Patients with inflammatory bowel disease (IBD) patients are at increased risk for malnutrition due to multiple factors including chronic inflammation, malabsorption, and food restriction. Malnutrition has been associated with depressed immune function, longer hospitalizations, and increased perioperative complications, and has also been identified as a quality measure in IBD. We have previously demonstrated significant knowledge gaps among gastroenterologists on how to recognize and treat malnutrition. We therefore aimed to develop an evidence-based Nutrition Care Pathway (NCP) to identify and manage malnutrition in IBD.Methods:
A steering committee made up of gastroenterologists with expertise in IBD, dietician, experts in care pathway development, and representatives from the Crohn's and Colitis Foundation of America (CCFA), drafted goals and a framework for an NCP specific to IBD. These were discussed and refined at a moderated, 2-day in-person workshop that included gastroenterologists, dieticians, patient representatives (AW1), informatics experts, and education and advocacy representatives of the CCFA. The steering committee then further refined the NCP, based on additional review of published literature, societal guidelines and care pathways for nutrition assessment in other chronic diseases.
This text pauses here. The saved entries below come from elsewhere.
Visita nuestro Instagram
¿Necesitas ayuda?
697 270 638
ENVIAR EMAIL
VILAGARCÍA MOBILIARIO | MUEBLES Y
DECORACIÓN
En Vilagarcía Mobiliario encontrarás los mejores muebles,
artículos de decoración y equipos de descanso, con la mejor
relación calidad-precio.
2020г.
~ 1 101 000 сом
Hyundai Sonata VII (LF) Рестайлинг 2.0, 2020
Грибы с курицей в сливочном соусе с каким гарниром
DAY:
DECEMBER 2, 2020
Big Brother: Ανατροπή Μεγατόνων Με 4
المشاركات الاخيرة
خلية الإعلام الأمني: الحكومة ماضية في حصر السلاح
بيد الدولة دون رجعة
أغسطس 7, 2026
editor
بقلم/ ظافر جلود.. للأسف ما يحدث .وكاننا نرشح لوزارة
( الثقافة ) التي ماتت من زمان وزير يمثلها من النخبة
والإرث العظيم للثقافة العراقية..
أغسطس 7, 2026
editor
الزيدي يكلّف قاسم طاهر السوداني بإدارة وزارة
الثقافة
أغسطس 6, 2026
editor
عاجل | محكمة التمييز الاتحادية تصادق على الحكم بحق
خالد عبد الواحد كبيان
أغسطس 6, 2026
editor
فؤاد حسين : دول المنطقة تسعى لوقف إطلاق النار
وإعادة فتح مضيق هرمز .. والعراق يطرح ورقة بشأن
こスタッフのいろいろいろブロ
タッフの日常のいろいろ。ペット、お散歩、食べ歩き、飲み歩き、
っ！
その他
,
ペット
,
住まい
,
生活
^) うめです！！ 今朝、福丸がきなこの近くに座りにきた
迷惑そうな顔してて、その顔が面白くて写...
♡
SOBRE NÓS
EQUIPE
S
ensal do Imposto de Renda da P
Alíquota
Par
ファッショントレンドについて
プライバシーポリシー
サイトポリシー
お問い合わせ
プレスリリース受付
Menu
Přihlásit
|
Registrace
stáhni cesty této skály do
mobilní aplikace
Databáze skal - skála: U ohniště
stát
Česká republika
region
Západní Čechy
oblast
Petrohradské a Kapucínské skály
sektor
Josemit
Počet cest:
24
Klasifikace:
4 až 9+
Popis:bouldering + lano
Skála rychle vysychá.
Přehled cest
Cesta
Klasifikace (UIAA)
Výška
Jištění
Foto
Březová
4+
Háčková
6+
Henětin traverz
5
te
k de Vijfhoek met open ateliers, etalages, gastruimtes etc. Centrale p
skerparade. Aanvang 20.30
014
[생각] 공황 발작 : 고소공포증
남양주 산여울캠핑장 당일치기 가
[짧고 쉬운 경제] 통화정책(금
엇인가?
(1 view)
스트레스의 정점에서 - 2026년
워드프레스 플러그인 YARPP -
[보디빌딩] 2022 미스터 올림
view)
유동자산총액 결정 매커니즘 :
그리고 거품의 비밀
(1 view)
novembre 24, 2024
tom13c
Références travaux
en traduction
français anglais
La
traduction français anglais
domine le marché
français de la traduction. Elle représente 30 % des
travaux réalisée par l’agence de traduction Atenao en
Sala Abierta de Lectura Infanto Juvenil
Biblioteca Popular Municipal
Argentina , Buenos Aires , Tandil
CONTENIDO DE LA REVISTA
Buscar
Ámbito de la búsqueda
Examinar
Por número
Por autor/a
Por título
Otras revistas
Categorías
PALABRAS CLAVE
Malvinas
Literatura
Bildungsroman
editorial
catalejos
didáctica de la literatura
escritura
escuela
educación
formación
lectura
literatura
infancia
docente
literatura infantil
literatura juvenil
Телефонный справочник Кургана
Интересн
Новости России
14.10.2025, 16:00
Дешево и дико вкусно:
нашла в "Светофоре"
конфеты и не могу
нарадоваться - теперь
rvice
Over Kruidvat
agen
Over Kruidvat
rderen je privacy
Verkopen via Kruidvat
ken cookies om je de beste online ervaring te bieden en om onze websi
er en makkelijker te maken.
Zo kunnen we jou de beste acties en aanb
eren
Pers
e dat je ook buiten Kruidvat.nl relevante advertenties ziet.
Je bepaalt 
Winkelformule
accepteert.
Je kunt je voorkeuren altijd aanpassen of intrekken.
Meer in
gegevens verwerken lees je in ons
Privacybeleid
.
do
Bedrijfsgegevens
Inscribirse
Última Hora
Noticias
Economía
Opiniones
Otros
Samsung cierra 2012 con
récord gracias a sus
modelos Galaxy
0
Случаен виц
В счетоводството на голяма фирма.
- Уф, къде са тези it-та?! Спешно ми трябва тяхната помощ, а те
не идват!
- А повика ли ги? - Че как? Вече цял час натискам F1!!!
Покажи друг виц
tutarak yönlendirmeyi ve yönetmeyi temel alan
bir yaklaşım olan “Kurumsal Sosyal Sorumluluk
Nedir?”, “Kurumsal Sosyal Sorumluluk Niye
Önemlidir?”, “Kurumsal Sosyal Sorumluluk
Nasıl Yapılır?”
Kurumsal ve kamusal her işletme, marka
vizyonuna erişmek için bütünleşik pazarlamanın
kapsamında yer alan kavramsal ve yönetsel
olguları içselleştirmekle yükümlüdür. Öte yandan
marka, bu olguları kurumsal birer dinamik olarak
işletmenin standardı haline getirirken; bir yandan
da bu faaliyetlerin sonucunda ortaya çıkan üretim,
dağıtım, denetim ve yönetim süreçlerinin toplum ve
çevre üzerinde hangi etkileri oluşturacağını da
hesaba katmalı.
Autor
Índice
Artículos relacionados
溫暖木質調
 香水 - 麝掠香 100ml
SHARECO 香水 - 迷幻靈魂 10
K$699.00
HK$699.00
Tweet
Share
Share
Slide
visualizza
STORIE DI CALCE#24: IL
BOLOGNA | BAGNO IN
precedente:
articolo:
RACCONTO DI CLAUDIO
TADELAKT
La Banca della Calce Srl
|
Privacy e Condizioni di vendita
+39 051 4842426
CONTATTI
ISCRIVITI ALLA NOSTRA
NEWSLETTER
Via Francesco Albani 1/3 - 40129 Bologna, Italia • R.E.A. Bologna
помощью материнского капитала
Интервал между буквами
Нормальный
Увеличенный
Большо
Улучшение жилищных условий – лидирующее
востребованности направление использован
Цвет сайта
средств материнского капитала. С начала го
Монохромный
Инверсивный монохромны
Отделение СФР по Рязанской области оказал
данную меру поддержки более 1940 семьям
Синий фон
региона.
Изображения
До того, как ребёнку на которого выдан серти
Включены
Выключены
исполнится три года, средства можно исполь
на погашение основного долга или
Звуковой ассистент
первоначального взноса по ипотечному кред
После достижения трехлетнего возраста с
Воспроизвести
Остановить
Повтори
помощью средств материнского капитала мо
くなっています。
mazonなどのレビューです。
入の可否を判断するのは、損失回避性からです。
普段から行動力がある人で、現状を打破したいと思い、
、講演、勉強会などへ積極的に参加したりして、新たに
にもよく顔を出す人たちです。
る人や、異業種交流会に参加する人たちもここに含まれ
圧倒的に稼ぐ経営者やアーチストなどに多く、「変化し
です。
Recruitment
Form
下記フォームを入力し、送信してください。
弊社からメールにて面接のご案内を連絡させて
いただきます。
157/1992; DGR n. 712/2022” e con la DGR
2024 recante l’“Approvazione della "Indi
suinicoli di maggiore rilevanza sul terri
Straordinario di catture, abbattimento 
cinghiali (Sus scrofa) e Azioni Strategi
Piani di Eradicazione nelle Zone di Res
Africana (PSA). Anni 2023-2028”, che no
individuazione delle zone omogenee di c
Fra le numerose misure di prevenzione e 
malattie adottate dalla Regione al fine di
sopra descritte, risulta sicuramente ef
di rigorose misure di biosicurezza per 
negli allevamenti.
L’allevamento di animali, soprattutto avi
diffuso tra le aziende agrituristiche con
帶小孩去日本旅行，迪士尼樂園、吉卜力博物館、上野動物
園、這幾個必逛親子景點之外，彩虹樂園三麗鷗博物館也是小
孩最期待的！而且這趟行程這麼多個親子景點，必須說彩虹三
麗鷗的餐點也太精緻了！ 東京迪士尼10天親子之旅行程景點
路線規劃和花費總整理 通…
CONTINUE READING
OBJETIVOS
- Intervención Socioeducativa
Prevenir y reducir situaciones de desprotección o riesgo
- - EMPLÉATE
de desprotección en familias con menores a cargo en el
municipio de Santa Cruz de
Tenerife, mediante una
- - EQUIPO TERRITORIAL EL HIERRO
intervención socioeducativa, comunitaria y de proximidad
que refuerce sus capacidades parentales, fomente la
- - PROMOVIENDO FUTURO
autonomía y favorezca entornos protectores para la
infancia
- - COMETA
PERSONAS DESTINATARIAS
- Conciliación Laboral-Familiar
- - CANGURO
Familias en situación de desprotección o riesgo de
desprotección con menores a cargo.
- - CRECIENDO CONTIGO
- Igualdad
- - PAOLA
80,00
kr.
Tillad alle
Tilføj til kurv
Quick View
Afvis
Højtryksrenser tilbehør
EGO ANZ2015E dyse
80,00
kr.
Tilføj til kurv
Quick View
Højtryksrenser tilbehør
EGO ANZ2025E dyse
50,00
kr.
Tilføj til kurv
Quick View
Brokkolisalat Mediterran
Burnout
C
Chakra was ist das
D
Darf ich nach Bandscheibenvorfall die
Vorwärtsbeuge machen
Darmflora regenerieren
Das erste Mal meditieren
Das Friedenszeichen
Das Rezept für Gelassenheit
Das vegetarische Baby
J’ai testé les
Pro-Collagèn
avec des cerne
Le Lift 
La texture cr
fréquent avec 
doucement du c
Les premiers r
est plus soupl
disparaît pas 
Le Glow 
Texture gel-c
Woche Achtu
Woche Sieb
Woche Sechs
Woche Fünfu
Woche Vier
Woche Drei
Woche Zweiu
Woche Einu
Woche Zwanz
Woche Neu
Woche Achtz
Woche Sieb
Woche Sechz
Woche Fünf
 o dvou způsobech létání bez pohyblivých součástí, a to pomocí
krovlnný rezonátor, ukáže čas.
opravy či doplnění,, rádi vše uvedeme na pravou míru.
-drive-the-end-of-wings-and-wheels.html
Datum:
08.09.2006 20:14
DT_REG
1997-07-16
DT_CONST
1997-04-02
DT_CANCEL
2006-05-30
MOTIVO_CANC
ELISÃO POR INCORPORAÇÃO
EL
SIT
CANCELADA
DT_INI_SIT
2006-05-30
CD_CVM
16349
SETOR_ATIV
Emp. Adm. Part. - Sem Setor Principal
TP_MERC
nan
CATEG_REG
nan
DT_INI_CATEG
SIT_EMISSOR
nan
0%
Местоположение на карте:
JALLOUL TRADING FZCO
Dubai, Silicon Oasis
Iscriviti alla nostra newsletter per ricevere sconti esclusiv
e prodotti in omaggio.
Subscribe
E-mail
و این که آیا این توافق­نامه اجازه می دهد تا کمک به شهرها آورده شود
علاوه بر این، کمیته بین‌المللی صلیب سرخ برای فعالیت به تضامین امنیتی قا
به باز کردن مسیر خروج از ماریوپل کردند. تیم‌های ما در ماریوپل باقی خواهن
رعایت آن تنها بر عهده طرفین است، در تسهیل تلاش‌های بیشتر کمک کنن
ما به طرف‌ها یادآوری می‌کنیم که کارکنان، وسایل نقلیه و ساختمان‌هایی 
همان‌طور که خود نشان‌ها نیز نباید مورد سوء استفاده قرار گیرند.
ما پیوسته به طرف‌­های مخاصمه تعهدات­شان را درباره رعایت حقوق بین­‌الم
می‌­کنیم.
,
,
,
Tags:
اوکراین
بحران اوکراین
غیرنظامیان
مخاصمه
The screening component of the NCP was then tested at 7 university-based and community gastroenterology practices participating in CCFA's Qorus Program, a multicenter learning health system designed to improve quality of care in IBD. In addition to the self-administered screening tool, patients rated the ease of administration, and relevance of nutrition screening to their care.Results:
The NCP includes 4 stages: (1) malnutrition screening (2) clinical assessment (3) treatment and (4) monitoring/follow-up. The NCP screening stage incorporates the validated Malnutrition Universal Screening Tool (MUST), which patients complete prior to a clinical visit. The MUST stratifies patients as low-, moderate- or high-risk for malnutrition. Low-risk patients are directed to re-screen annually, without proceeding on to further NCP stages. Moderate-risk patients undergo focused clinical assessment by providers and are observed for worsening nutritional status. High-risk patients undergo expanded clinical assessment and are provided gastrointestinal symptom-based treatment by providers, and are also referred to a dietician for nutritional education and enteral/parenteral support. The NCP also includes educational materials for both providers and patients, and guidance on appropriate laboratory testing at relevant stages. A total of 247 patients with IBD have completed the NCP screening component. Of these, 21% reported weight loss of ≥5% in the past 6 months, and 7% had a body mass index (BMI) of <18.5. Overall, 20% of screened patients were found to be at high-risk for malnutrition, 16% at moderate-risk and 64% low-risk. Eighty-six percent of patients responded that it was either very easy or easy to complete the MUST.Conclusions:
We have developed an evidence-based Nutrition Care Pathway for IBD using multidisciplinary expert and patient input. Screening for malnutrition using the NCP is feasible across a variety of ambulatory gastroenterology practice settings and our early experience demonstrates that over one-third of patients with IBD are at risk for malnutrition. Testing of the assessment, treatment, and follow-up stages is warranted in order to evaluate the impact of the NCP on patient outcomes.